Rares sont les sujets qui reviennent ainsi à échéance régulière et font l'objet de trois dépôts de propositions de loi, émanant de trois groupes différents. On a prétendu que nous étions enfermés dans des logiques anti-intercommunalistes et que nous tentions, de façon déguisée, de détricoter l'intercommunalité. Mais les faits sont têtus. Nous devons prendre en compte les aspirations des élus des territoires.
La loi NOTRe avait pour objectif de toiletter la carte intercommunale et les préfets avaient la mission de faire disparaitre les syndicats, notamment ceux des eaux. Pourtant, aucun syndicat des eaux n'a été supprimé lors des travaux des commissions départementales de coopération intercommunale.
Le Sénat a toujours adopté une démarche objective. À titre d'exemple, je rappelle que pour la loi Engagement et proximité, nous avons souscrit à la proposition faite par le Gouvernement de mettre en oeuvre le principe de subdélégation. Cependant, nous avions annoncé nos craintes - tout comme nous l'avions fait au moment des discussions sur la loi NOTRe -, convaincus que cette disposition nouvelle en droit ne fonctionnerait pas. Aujourd'hui, quatre départements s'y sont essayés, mais cela ne pouvait pas fonctionner puisque les communes se voyaient transférer ou déléguer l'exercice de la compétence, sans retrouver la capacité de fixer le prix de l'eau ou de voter le budget.
Nous sommes dans une impasse et, au-delà du débat technique dans lequel je ne voudrais pas que nous nous enfermions, deux sujets prévalent. Le premier a été rappelé : la compétence de l'eau est singulière et ne répond pas à une logique intercommunale, mais à une problématique de bassin versant. Souvent, les périmètres intercommunaux relèvent plutôt d'une logique de bassin de vie, raison pour laquelle nous n'avons pas fait disparaitre les syndicats des eaux. Cependant, à partir de 2026, les syndicats agiront en représentation-substitution des intercommunalités. Ainsi, ce ne seront plus les communes qui désigneront les membres du conseil syndical, mais les intercommunalités. L'intercommunalité sera toujours en capacité d'imposer des choix, à commencer par des choix budgétaires, à des syndicats dont tout le monde s'accorde à dire qu'ils fonctionnent parfaitement bien.
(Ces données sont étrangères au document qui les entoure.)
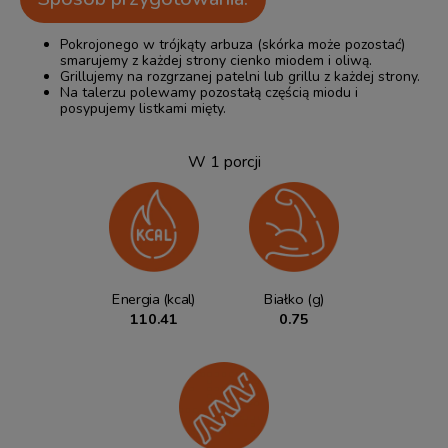
Pokrojonego w trójkąty arbuza (skórka może pozostać)
smarujemy z każdej strony cienko miodem i oliwą.
Grillujemy na rozgrzanej patelni lub grillu z każdej strony.
Na talerzu polewamy pozostałą częścią miodu i
posypujemy listkami mięty.
W 1 porcji
Energia (kcal)
Białko (g)
110.41
0.75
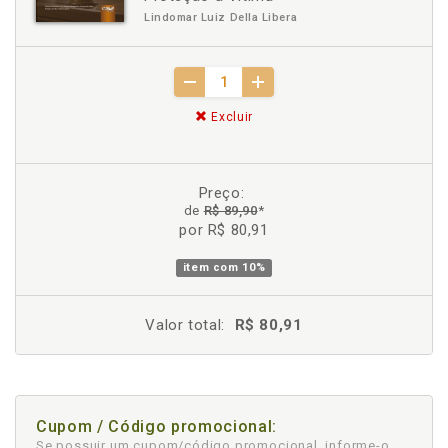
Lindomar Luiz Della Libera
Excluir
Preço:
de
R$ 89,90
*
por R$ 80,91
item com
10%
Valor total:
R$ 80,91
Cupom / Código promocional:
Se possuir um cupom/código promocional, informe-o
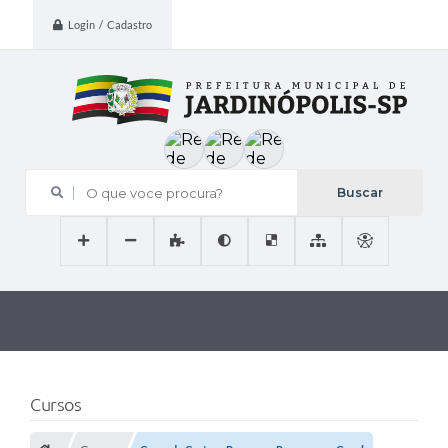
Login / Cadastro
O que voce procura?
Cursos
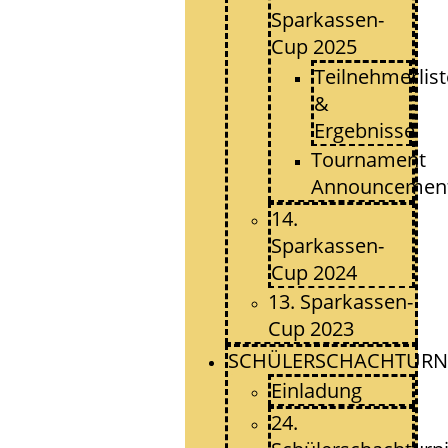
Sparkassen-
Cup 2025
Teilnehmerlis
&
Ergebnisse
Tournament
Announcemen
14.
Sparkassen-
Cup 2024
13. Sparkassen-
Cup 2023
SCHÜLERSCHACHTURN
Einladung
24.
Le prix de l'eau pour l'usager représente le deuxième argument plaidant en faveur d'un caractère facultatif du transfert. Hier, nous entendions l'ensemble des directeurs des agences de l'eau, dans le cadre de la mission d'information sur la « Gestion durable de l'eau : l'urgence d'agir pour nos usages, nos territoires et notre environnement » que le Sénat conduit depuis le mois dernier. Tous s'émeuvent et expliquent qu'ils ont mis en place les « Aqua prêts » pour leur permettre d'investir, mais que cela ne fonctionne pas. Les budgets eau et assainissement des intercommunalités sont saturés en raison du désengagement de ces agences et, au bout du compte, on actionne le levier fiscal et on augmente le prix de l'eau. Ce n'était pas la volonté du législateur.
Nous ne souhaitons pas faire de l'eau une compétence singulière même si, compte tenu des phénomènes de sécheresse qui vont rythmer les années à venir, une grande agilité en matière de gouvernance de l'eau sera nécessaire.
J'observe d'ailleurs que de nombreuses agences, alors même que nous ne sommes pas encore en 2026, ne financent plus les projets d'eau dès lors que la commune n'est pas en intercommunalité. Il s'agit là d'un profond dysfonctionnement et une façon de piétiner le travail du législateur. Par ailleurs, les enveloppes de dotation d'équipement des territoires ruraux (DETR) sont contraintes de prendre en compte les projets eau et assainissement dans certains départements, alors que la DGCL ne le souhaitait pas. Pour toutes ces raisons, je souscris pleinement au texte et aux aménagements proposés.